# Start of TASK INPUT

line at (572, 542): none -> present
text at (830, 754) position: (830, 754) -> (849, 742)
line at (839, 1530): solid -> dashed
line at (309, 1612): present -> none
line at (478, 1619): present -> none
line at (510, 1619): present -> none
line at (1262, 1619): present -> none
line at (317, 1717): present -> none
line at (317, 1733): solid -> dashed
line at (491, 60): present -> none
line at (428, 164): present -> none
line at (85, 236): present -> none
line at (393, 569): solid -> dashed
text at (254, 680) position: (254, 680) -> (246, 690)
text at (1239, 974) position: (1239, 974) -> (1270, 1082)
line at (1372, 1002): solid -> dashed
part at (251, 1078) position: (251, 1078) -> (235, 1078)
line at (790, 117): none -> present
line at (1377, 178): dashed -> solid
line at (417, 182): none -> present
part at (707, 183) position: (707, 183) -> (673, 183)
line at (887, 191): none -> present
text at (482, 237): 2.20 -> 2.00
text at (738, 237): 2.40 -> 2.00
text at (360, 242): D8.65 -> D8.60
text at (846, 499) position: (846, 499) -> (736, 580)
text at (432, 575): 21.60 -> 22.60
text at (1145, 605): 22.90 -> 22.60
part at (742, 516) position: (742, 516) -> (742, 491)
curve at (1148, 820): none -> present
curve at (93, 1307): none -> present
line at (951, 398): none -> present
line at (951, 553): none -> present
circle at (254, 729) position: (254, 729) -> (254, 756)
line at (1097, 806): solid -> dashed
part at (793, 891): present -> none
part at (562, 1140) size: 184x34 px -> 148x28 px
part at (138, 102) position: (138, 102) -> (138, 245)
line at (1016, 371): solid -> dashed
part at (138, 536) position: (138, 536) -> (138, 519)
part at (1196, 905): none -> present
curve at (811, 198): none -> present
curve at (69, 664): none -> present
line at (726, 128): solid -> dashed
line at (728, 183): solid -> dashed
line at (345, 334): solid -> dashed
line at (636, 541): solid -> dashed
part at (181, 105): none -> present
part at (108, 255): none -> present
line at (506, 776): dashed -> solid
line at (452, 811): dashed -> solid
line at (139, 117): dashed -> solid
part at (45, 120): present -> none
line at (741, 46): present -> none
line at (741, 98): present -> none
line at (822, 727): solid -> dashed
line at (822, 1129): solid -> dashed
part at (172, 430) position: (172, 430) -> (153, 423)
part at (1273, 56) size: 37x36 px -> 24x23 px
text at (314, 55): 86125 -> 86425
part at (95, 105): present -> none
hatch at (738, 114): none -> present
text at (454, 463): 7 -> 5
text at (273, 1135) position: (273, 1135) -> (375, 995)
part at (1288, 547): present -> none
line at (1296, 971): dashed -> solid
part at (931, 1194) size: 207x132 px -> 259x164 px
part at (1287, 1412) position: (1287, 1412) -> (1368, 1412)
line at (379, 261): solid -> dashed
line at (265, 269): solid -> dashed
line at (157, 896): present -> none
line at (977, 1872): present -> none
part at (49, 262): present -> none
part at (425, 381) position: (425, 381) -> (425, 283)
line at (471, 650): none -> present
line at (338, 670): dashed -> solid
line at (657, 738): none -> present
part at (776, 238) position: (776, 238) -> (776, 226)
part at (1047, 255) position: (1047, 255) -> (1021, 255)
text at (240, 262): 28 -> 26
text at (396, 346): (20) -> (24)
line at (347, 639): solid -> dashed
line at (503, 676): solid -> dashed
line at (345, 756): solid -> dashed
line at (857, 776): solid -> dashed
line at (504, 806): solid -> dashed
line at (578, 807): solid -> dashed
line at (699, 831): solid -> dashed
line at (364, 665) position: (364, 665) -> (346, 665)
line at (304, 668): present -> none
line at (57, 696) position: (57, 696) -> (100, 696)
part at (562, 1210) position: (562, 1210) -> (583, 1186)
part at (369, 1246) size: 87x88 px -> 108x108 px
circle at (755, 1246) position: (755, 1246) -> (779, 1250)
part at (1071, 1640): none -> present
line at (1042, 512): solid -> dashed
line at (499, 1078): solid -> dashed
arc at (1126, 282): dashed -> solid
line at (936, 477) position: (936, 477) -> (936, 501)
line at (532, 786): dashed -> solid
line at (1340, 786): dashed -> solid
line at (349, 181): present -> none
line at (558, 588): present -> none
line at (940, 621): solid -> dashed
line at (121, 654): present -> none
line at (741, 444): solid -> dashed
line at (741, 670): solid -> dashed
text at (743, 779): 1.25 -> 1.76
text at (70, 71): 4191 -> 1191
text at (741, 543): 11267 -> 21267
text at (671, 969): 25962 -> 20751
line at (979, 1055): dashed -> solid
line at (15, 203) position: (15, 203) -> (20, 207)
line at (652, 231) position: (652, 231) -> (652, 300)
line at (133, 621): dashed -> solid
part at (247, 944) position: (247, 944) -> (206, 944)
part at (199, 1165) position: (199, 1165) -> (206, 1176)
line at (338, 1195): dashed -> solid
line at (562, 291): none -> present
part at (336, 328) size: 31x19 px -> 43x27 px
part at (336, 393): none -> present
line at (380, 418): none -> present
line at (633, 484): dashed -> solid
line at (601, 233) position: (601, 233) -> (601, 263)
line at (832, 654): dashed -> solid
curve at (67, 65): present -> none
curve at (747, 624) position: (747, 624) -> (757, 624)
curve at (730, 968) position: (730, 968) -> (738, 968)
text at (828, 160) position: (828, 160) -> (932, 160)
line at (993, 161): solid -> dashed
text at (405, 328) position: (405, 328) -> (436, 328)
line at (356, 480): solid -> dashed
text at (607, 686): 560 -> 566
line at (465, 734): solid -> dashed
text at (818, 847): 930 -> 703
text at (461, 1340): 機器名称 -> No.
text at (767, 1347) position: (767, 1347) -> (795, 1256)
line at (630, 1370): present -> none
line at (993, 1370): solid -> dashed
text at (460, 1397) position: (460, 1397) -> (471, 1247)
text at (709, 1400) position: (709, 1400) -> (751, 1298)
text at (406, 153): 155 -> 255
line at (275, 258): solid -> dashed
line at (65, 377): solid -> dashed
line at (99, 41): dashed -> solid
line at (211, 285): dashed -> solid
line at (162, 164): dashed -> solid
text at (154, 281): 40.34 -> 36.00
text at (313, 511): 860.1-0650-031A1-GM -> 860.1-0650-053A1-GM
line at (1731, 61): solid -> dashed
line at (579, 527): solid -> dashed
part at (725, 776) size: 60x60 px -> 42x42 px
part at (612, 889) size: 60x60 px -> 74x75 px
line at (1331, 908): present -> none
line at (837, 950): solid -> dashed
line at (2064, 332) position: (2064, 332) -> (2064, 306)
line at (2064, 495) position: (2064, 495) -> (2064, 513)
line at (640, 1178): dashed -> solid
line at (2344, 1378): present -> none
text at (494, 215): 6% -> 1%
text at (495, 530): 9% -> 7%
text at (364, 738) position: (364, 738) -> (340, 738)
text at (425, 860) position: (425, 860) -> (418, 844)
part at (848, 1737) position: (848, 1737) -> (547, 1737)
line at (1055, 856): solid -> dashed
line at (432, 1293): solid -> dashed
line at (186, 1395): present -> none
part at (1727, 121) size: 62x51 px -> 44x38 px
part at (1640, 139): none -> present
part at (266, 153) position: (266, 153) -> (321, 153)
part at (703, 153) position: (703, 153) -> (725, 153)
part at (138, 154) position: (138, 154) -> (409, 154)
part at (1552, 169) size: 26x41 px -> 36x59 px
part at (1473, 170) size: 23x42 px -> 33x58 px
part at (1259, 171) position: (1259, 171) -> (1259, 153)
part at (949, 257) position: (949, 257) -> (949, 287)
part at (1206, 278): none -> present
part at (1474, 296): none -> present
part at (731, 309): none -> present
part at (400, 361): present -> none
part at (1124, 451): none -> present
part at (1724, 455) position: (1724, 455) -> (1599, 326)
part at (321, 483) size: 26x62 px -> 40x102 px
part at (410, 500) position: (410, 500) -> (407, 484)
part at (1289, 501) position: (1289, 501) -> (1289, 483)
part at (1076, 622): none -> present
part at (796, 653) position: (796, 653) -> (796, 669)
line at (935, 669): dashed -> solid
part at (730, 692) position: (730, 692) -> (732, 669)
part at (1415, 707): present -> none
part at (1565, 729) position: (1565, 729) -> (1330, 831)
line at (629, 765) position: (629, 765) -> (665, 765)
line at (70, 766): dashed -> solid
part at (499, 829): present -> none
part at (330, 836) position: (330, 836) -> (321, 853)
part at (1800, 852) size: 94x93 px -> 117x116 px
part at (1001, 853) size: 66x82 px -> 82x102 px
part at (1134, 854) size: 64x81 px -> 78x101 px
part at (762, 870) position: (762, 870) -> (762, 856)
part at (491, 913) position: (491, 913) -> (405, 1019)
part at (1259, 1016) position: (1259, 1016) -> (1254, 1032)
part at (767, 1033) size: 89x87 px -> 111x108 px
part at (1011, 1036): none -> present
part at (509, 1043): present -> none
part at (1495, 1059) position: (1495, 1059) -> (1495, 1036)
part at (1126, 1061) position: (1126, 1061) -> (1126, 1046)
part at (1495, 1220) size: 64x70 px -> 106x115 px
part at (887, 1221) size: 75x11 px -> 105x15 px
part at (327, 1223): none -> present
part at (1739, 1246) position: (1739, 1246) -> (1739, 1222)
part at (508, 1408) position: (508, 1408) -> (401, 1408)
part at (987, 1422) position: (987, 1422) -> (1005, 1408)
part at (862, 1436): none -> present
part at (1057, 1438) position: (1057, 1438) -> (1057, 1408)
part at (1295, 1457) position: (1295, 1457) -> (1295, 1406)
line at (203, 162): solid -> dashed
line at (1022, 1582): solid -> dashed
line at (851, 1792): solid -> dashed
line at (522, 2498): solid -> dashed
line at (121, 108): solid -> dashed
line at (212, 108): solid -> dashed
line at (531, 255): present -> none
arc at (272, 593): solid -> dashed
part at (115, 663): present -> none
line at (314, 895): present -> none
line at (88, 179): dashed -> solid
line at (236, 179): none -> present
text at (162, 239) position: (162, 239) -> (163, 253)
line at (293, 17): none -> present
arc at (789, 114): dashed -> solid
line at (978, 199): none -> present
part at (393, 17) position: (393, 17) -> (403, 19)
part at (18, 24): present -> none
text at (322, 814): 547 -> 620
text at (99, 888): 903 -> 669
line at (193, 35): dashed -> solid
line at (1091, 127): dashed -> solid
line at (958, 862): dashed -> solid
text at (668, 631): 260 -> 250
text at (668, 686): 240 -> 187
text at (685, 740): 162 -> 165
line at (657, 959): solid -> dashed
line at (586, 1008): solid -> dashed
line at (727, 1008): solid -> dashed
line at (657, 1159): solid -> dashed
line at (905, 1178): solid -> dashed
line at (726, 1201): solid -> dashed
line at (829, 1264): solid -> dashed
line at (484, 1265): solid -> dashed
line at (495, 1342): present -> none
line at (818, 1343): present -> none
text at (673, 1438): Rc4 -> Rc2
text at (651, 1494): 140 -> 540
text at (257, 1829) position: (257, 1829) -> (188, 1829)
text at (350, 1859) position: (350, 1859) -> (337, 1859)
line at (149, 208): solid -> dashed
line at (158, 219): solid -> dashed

# End of TASK INPUT

WRITTEN REQUEST ->
Could you rewrite everything from the start of the data above down to and including the line that contains "line at (393, 569): solid -> dashed" as a Markdown table with the columns Number and Entry, leaving out blank lines?

SOLVED EXERCISE ->
| Number | Entry |
|---|---|
| 1 | line at (572, 542): none -> present |
| 2 | text at (830, 754) position: (830, 754) -> (849, 742) |
| 3 | line at (839, 1530): solid -> dashed |
| 4 | line at (309, 1612): present -> none |
| 5 | line at (478, 1619): present -> none |
| 6 | line at (510, 1619): present -> none |
| 7 | line at (1262, 1619): present -> none |
| 8 | line at (317, 1717): present -> none |
| 9 | line at (317, 1733): solid -> dashed |
| 10 | line at (491, 60): present -> none |
| 11 | line at (428, 164): present -> none |
| 12 | line at (85, 236): present -> none |
| 13 | line at (393, 569): solid -> dashed |